**WHAT TO DO:**
Each entry below is to be returned exactly, with any pictures left out.

**RECORDS FOR THIS TASK:**
>>>>>
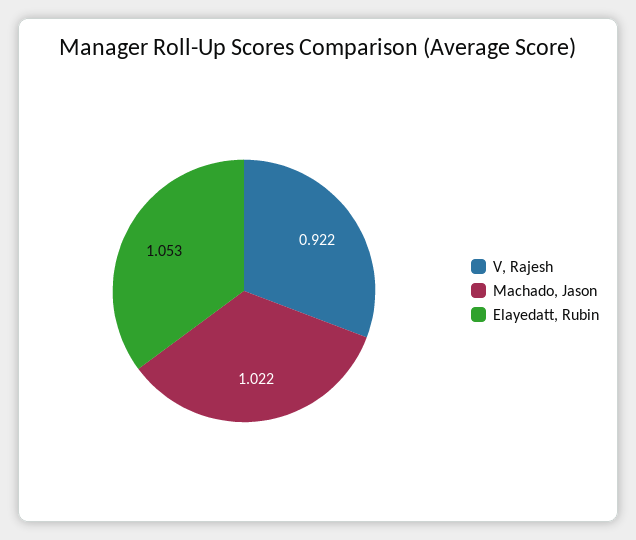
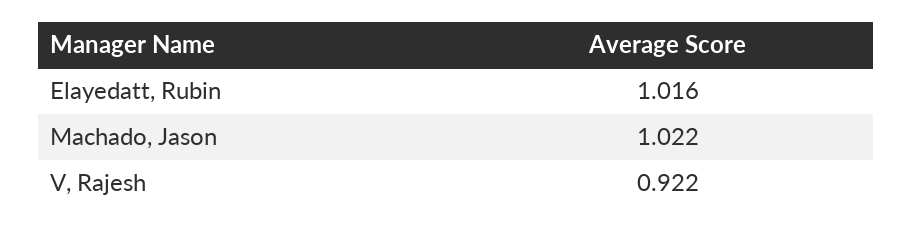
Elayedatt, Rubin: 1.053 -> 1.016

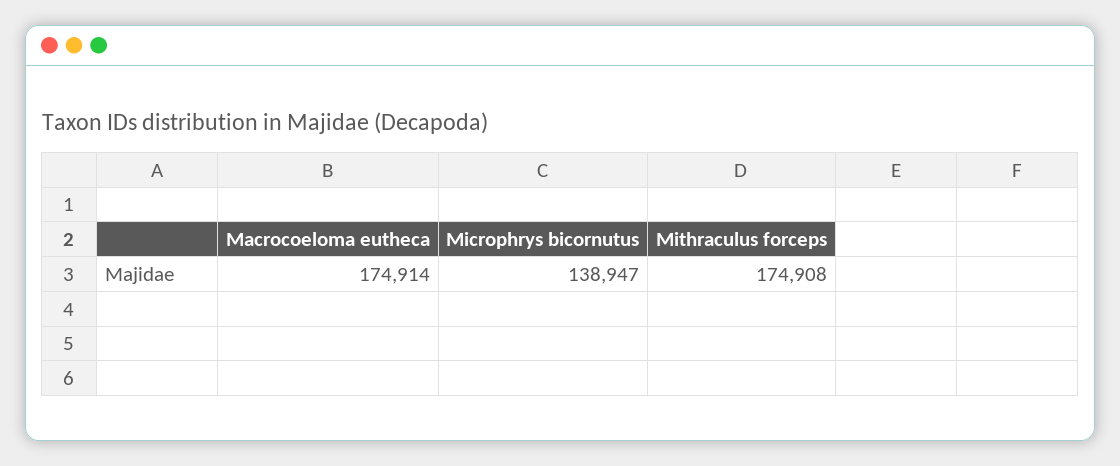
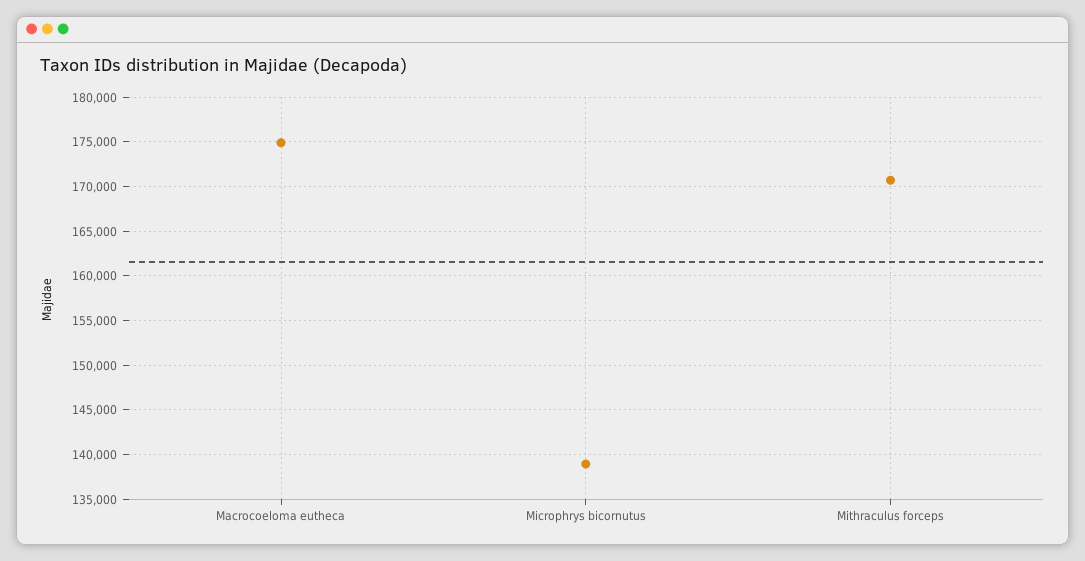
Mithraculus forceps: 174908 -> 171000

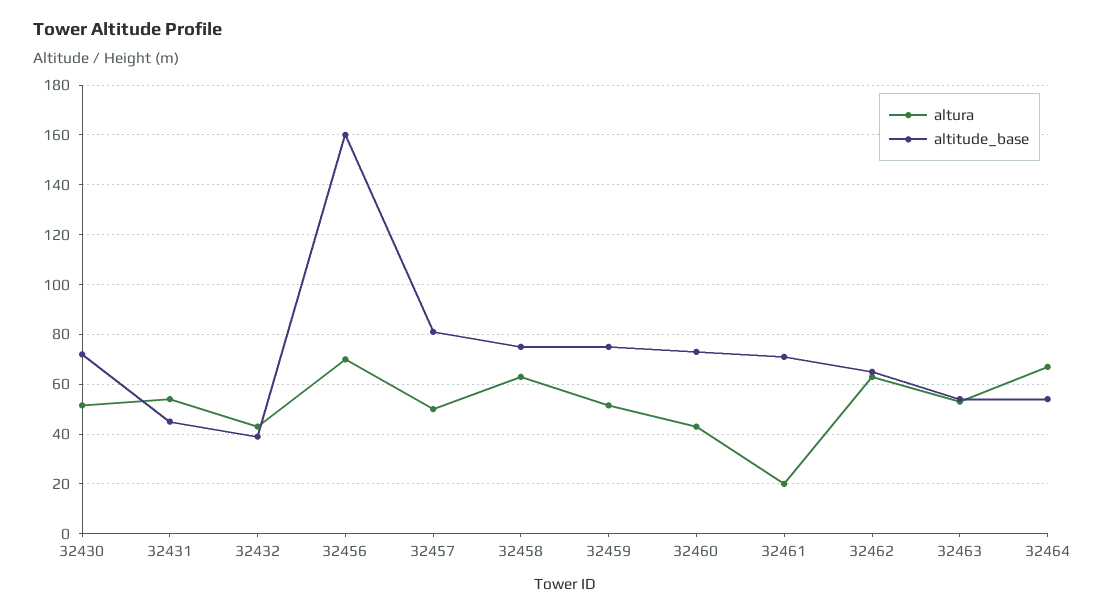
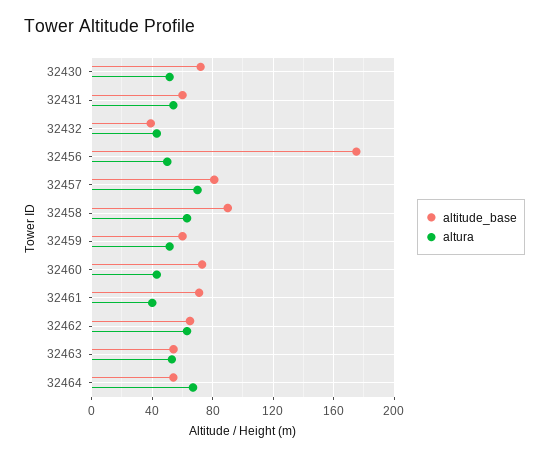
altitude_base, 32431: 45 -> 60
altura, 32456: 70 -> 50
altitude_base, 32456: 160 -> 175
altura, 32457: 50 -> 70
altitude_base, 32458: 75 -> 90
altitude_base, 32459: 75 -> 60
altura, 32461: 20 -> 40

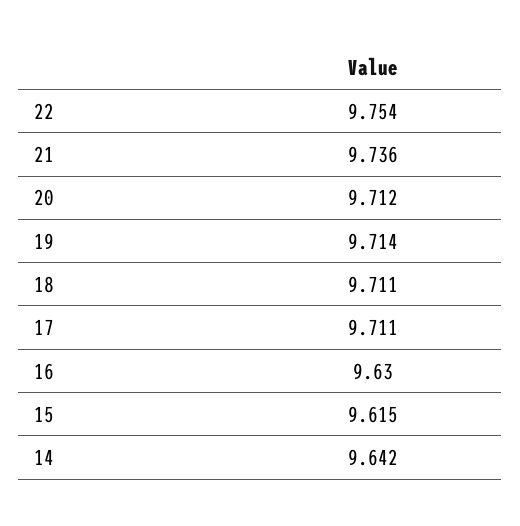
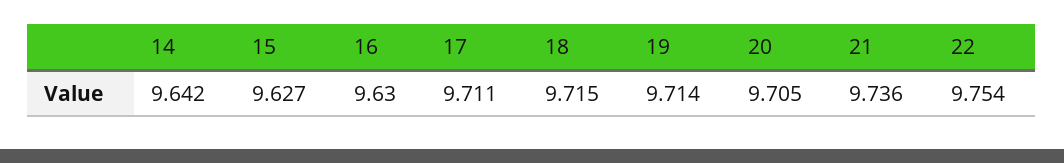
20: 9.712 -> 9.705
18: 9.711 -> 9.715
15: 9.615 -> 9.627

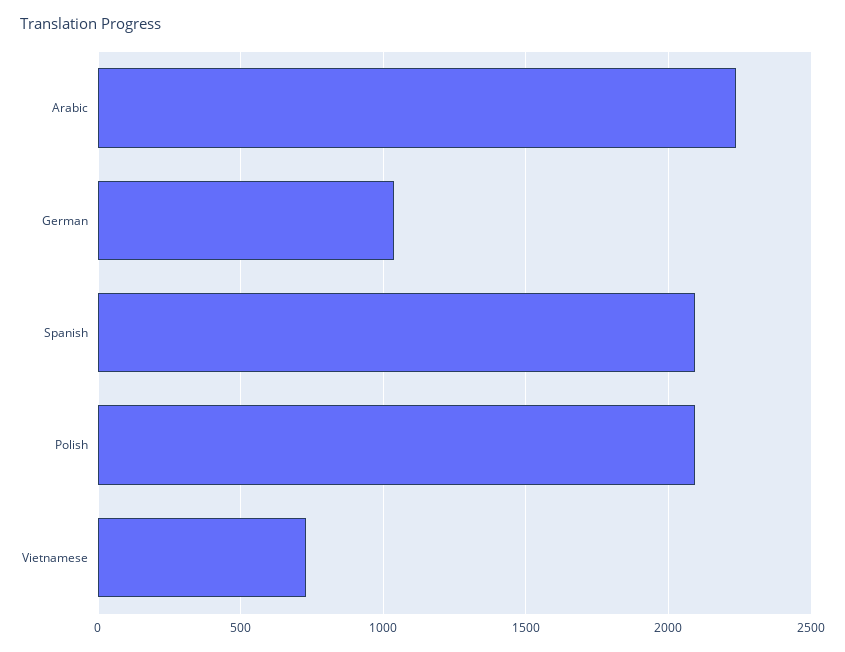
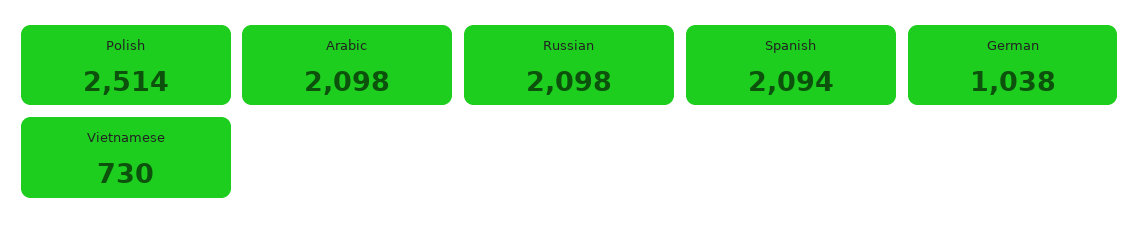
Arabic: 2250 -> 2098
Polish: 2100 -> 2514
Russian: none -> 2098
<<<<<
**EXERCISE RESULT:**
Elayedatt, Rubin: 1.053 -> 1.016

Mithraculus forceps: 174908 -> 171000

altitude_base, 32431: 45 -> 60
altura, 32456: 70 -> 50
altitude_base, 32456: 160 -> 175
altura, 32457: 50 -> 70
altitude_base, 32458: 75 -> 90
altitude_base, 32459: 75 -> 60
altura, 32461: 20 -> 40

20: 9.712 -> 9.705
18: 9.711 -> 9.715
15: 9.615 -> 9.627

Arabic: 2250 -> 2098
Polish: 2100 -> 2514
Russian: none -> 2098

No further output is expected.